Il s’agit du moment, alors que tu pensais être capable de tout faire, où tu te rends compte de manière rapide et brutale qu’en fait non.

Il s’agit de comment ça fait d’être entrée dans cette espèce de monde des parents depuis presque 10 mois et de porter le titre de “maman qui travaille” depuis sept.

Il s’agit de la répétition des journées. Stress, anxiété, stress, anxiété, couche sur couche sur une routine de détails pratiques dont je n’avais pas anticipé le côté abrutissant.

Il s’agit de réveil-changer couche-pas de douche-attraper biberons-aller à l'école-culpabiliser-aller au boulot-trop trop fatiguée-culpabiliser encore plus-partir plus tôt que je ne l’ai jamais fait pré-enfants-culpabiliser-heure du dîner-heure du bain-heure du lit-heure de ranger le bazar-heure de rattraper le boulot-tomber au lit crevée morte-culpabiliser de ne pas rester debout plus longtemps-recommencer tout ce bordel demain.
⁂
VOTRE OBJECTIF =
Recopiez le passage de l'extrait ci-dessus allant de « Il s’agit de réveil-changer » jusqu'à « ce bordel demain. » inclus.

DONNÉES PRÉSENTÉES =
⁂
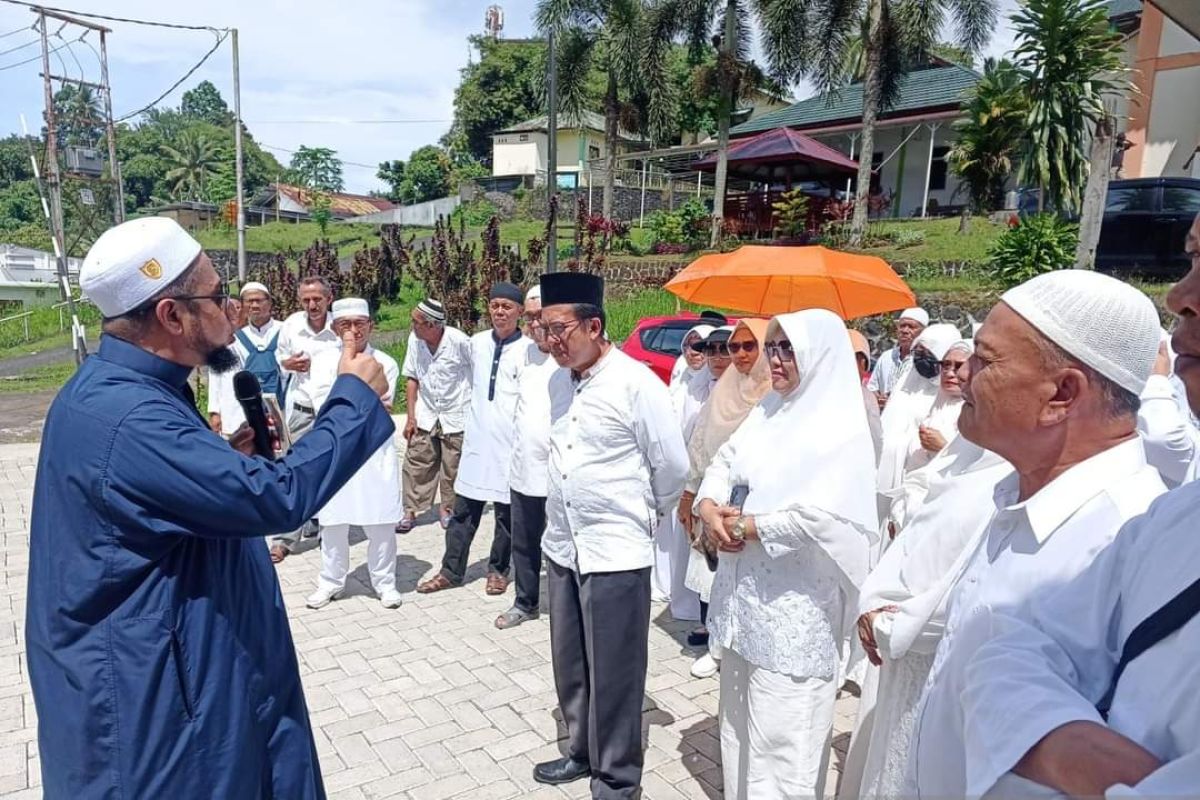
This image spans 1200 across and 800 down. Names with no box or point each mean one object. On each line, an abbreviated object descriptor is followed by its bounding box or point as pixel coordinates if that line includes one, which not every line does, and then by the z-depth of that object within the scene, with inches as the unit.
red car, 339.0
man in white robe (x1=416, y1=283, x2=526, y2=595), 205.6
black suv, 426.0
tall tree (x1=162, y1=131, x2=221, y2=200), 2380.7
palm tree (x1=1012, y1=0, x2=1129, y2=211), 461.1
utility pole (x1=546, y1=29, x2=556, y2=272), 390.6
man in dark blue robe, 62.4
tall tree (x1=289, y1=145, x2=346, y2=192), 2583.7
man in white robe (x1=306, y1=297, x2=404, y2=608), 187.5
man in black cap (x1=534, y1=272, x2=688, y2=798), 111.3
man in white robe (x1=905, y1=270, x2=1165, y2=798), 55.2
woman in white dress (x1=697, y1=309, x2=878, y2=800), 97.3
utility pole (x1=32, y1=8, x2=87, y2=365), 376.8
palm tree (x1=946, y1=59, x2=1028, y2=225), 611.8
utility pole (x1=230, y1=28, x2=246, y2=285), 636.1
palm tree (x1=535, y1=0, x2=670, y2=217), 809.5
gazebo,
⁂
RÉPONSE =
Il s’agit de réveil-changer couche-pas de douche-attraper biberons-aller à l'école-culpabiliser-aller au boulot-trop trop fatiguée-culpabiliser encore plus-partir plus tôt que je ne l’ai jamais fait pré-enfants-culpabiliser-heure du dîner-heure du bain-heure du lit-heure de ranger le bazar-heure de rattraper le boulot-tomber au lit crevée morte-culpabiliser de ne pas rester debout plus longtemps-recommencer tout ce bordel demain.